Extracted page text data

* * *

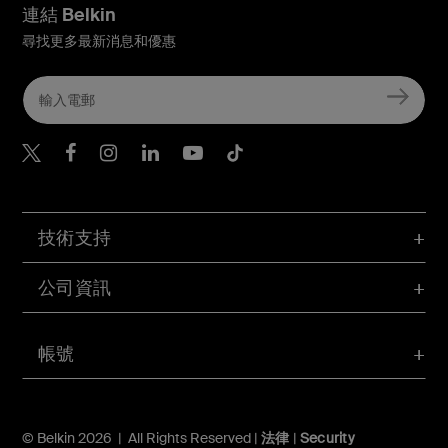
連結 Belkin
尋找更多最新消息和優惠
Belkin Twitter
Belkin Hong Kong Faceboo
Belkin Instagram
Belkin Hong Kong Lin
Belkin Youtube
Belkin TikTok
技術支持
公司資訊
帳號
© Belkin 2026 | All Rights Reserved |
法律
|
Security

* * *

> [WHAT IS EXPECTED] Output every line of text from the items above word for word, without the pictures.

> [FINISHED TASK]
連結 Belkin
尋找更多最新消息和優惠
Belkin Twitter
Belkin Hong Kong Faceboo
Belkin Instagram
Belkin Hong Kong Lin
Belkin Youtube
Belkin TikTok
技術支持
公司資訊
帳號
© Belkin 2026 | All Rights Reserved |
法律
|
Security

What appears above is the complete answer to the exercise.